Lorsque je quitte Dominic Miller, je repense à cette première phrase qu’il m’avait dite en évoquant sa rencontre avec Sting : « Nous nous sommes reconnus immédiatement. »
Une heure plus tard, cette phrase prend un autre sens.
Ce qui lui a permis de traverser trente-six années de musique sans jamais s’enfermer dans un rôle n’est pas seulement son talent de guitariste.
C’est son refus obstiné de cesser d’apprendre.
À écouter Dominic Miller, on comprend qu’une carrière ne se construit pas en cherchant à devenir indispensable.
Elle se construit en restant disponible.
Disponible aux chansons.
Aux autres.
Et, surtout, à tout ce que l’on ne connaît pas encore.
Épilogue
L’homme derrière les notes
Le concert commence.
Cette fois, pourtant, je ne le regarde plus comme un simple spectateur.
Les mots de Dominic Miller résonnent encore dans ma tête.
Au Luxembourg, un an auparavant, j’avais déjà été impressionné par la nouvelle formule en trio. À Vienne, elle me paraît avoir franchi un cap supplémentaire. L’arrivée du batteur luxembourgeois Chris Maas n’a pas seulement apporté une nouvelle énergie ; elle a permis au groupe de développer une complicité devenue presque instinctive. Les regards remplacent les signes, les respirations remplacent les consignes.
Dominic Miller m’avait expliqué que, lorsqu’une formation apprend réellement à se connaître, chacun cesse de jouer contre les autres pour jouer avec eux. En observant le concert, je comprends exactement ce qu’il voulait dire.
Plus étonnant encore, son interprétation des morceaux de The Police semble avoir évolué. Les signatures d’Andy Summers demeurent parfaitement identifiables, mais elles ne sont plus reproduites comme un patrimoine figé. Elles se fondent désormais naturellement dans le langage de Dominic Miller. On n’entend plus une alternance entre deux guitaristes ; on entend une synthèse. Comme si, après trente-six années passées auprès de Sting, il avait trouvé le point d’équilibre entre fidélité et personnalité.
C’est peut-être cela qui distingue les grands musiciens des grands guitaristes. Un grand guitariste possède un style. Un grand musicien sait mettre ce style au service d’une œuvre qui le dépasse.
Quant à Sting… que dire de plus ?
À bientôt soixante-quinze ans, il continue d’occuper la scène avec une élégance qui semble défier le temps.
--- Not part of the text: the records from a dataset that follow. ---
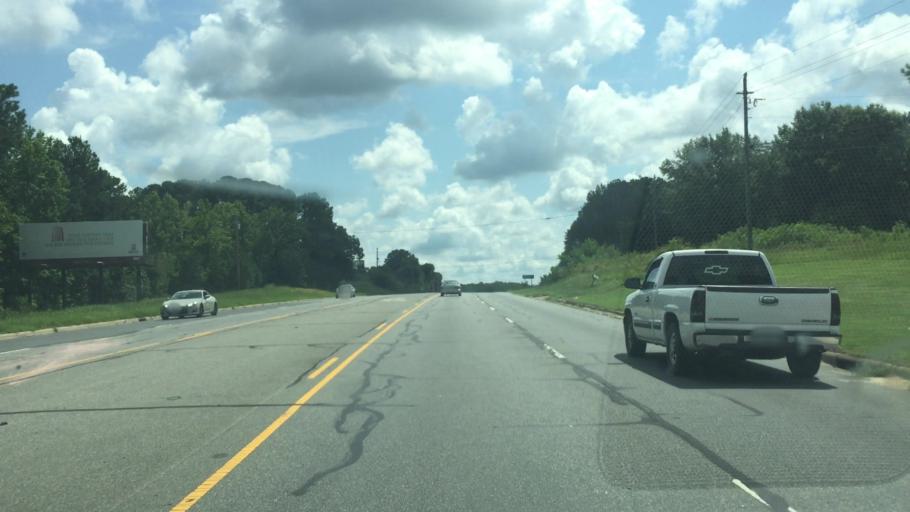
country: US
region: North Carolina
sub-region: Anson County
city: Wadesboro
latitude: 34.9636
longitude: -80.0307
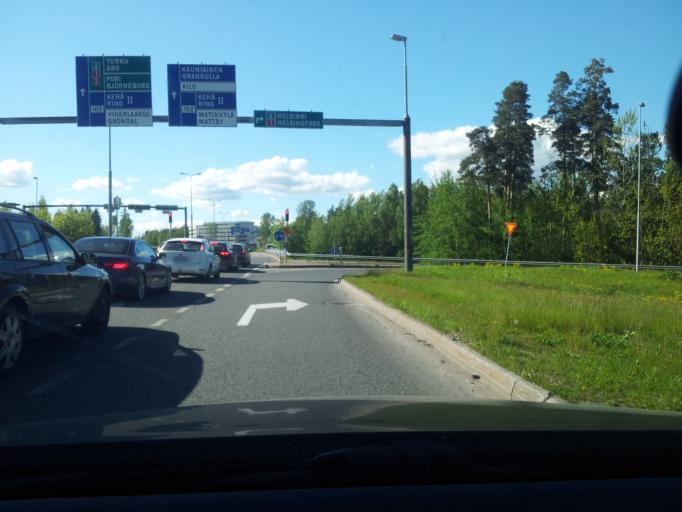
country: FI
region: Uusimaa
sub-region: Helsinki
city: Kilo
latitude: 60.2052
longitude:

Sa voix conserve cette singularité immédiatement reconnaissable, son charisme ne s’est jamais érodé et son exigence artistique demeure intacte.
Paul McCartney, Mick Jagger ou Bruce Springsteen continuent eux aussi d’écrire des chapitres admirables de leur histoire. Mais Sting occupe une place singulière. Peu d’artistes sont parvenus, avec une telle constance, à concilier sophistication musicale, succès populaire et une forme d’élégance qui semble ignorer les années.
Pour reprendre une formule célèbre…
Sting… who else?
En quittant Dominic Miller, je pensais avoir rencontré l’un des plus grands guitaristes de notre époque.
En refermant mon carnet de notes, j’avais surtout rencontré un immense musicien.